Le transfert, à rebours d’un amour douloureux

Perla Miglin

 

« C’est ainsi que Freud se situe dès le principe dans l’opposition dont Kierkegaard nous a instruits, concernant la notion de l’existence selon qu’elle se fonde sur la réminiscence ou la répétition […]. Cette répétition étant répétition symbolique, il s’y avère que l’ordre du symbole ne peut plus être conçu comme constitué par l’homme, mais comme le constituant. [1] »

« Quelle est la relation d’un sentiment tel que l’amour avec une formule de l’ordre du sujet supposé savoir, c’est assurément ce qu’il est tout à fait impossible non seulement d’expliquer mais même seulement de faire sentir. [2] »

Le désir de l’analyste est l’objet d’une aliénation constituante, avais-je écrit pour le blog de l’AMP 2006 [3], non sans réaliser que « ça répond à cette constante du champ freudien. Les pertes opèrent, elles agissent [4] ».
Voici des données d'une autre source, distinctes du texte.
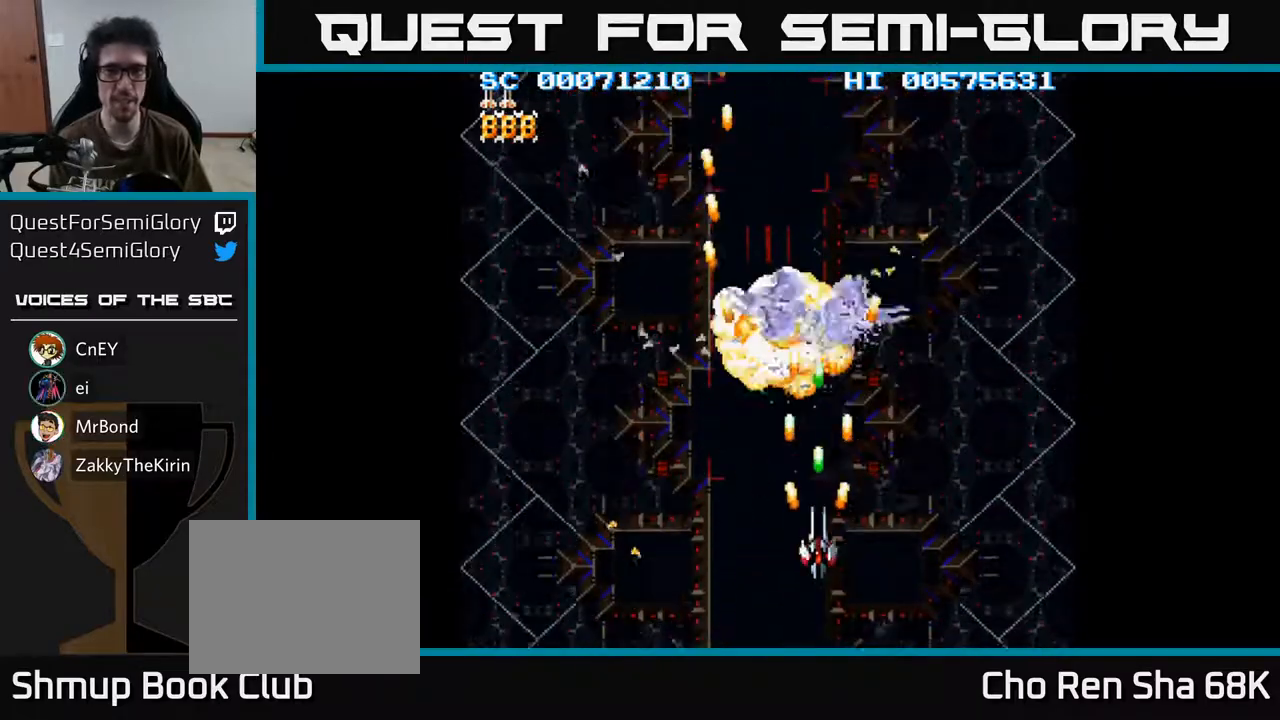
{"buttons": ["A", "DPAD_LEFT"], "left_stick": "center", "right_stick": "center", "events": [[217, "DPAD_RIGHT", "down"], [233, "DPAD_DOWN", "up"], [400, "DPAD_RIGHT", "up"], [433, "DPAD_LEFT", "down"]]}
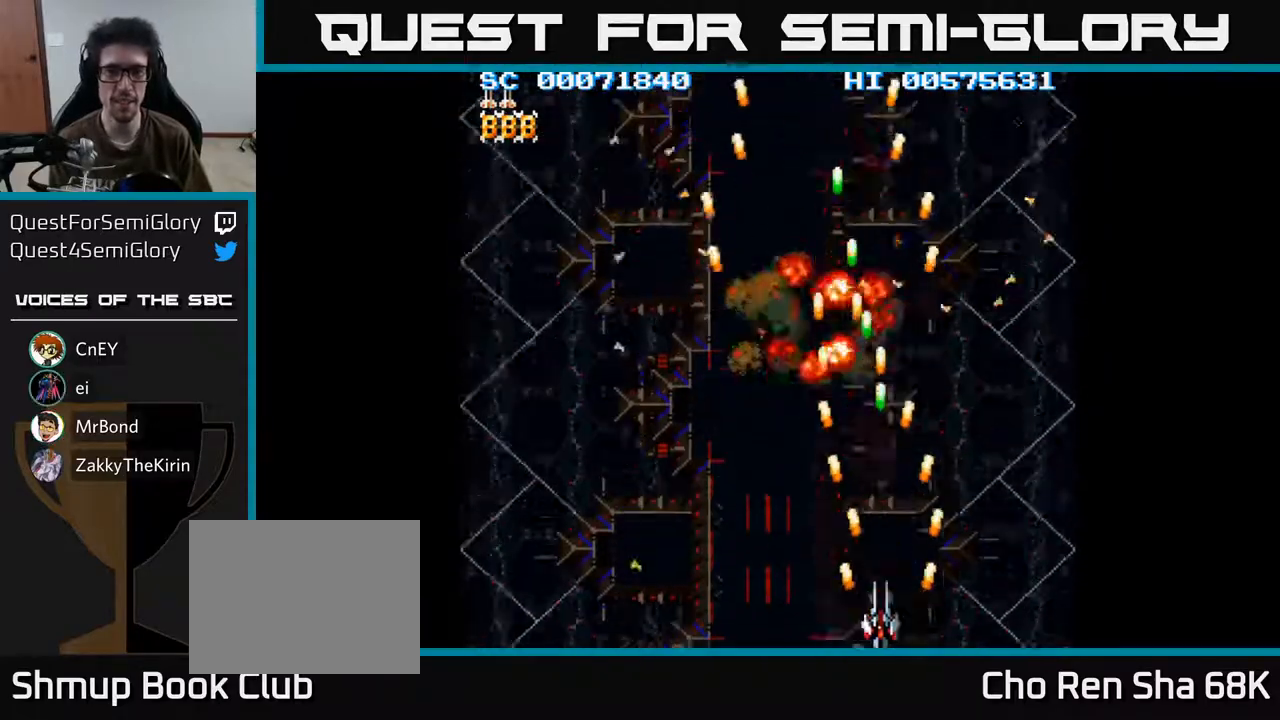
{"buttons": ["A"], "left_stick": "center", "right_stick": "center", "events": [[500, "DPAD_LEFT", "up"]]}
Après la parution du Séminaire XIV, La logique du fantasme, et du Séminaire XV, L’acte psychanalytique, j’ajoute aujourd’hui une élaboration concernant le concept de nouvelle aliénation, à la suite du passage suivant de l’enseignement de Lacan : « Il est impossible que vienne d’ailleurs que du fantasme du psychanalyste – à savoir de ce qu’il y a de plus opaque, de plus fermé, de plus autiste, dans sa parole – le choc d’où se dégèle, chez l’analysant, la parole [5] ».

Avec la nouvelle aliénation :

« la séparation est alors le retour de ce manque d’être qu’est le sujet pour recouvrir le manque présent dans l’Autre.

C’est par là que Lacan peut mettre en fonction le désir de l’analyste comme précisément le point d’appel de la séparation. Le désir de l’analyste en tant qu’il opère au lieu de l’Autre, consiste à ménager, dans le champ de l’Autre, cet espace de vide où le manque du sujet se trouve appelé à devenir être. C’est en quoi Lacan peut qualifier une analyse, non plus comme un avènement du sujet – c’était sa première doctrine – mais comme un avènement d’être, lié à la fonction de l’objet.

Si, après, Lacan insiste sur la fonction du sujet supposé savoir comme pivot du transfert, c’est contre ce qu’il a dit lui-même précédemment. S’il y insiste, c’est pour situer le transfert du côté de l’aliénation. Lacan a toujours traité le transfert comme une interruption de la relation symbolique. C’est déjà présent […] dans son schéma L où le transfert correspond à un point mort. C’est là le saut tout à fait capital que constitue l’avancée du sujet supposé savoir, qui est d’admettre que le transfert puisse aussi bien qualifier l’aliénation, c’est-à-dire le rapport au signifiant. Par la suite, cela conduit Lacan à considérer que le transfert se motive suffisamment de la primarité signifiante du trait unaire […]. Le transfert n’est plus seulement qualifié dans sa fonction d’interruption du symbolique, mais comme le support même de cette relation symbolique [6] ».

De ce fait, le transfert ne peut pas être un amour douloureux ; à rebours, dans l’expérience de l’analyse, il devient un amour plus digne, où s’inscrit « cette Spaltung dernière par où le sujet s’articule au Logos [7] ». Est-ce là l’indication du fantasme fondamental ?


Références

[1] Lacan J., Écrits, Paris, Seuil, 1999, p. 46.

[2] Lacan J., Le transfert dans l’expérience analytique, https://www.youtube.com/watch?v=m2kT1ypVse8

[3] https://uqbarwapol.com/gip-nls-israel-deseo-del-analista/

[4] Miller J.-A., « L’orientation lacanienne. 1, 2, 3, 4 », enseignement prononcé dans le cadre du département de psychanalyse de l’université Paris 8, cours du 15 mai 1985, inédit.

[5] Lacan, J., Le Séminaire, livre XV, L’Acte psychanalytique, Paris, Seuil, 2024, p. 298.

[6] Miller J.-A., « L’orientation lacanienne. 1, 2, 3, 4 », enseignement prononcé dans le cadre du département de psychanalyse de l’université Paris 8, cours du 24 avril 1985, inédit.

[7] Lacan J., « La direction de la cure », Écrits, op. cit., p. 642.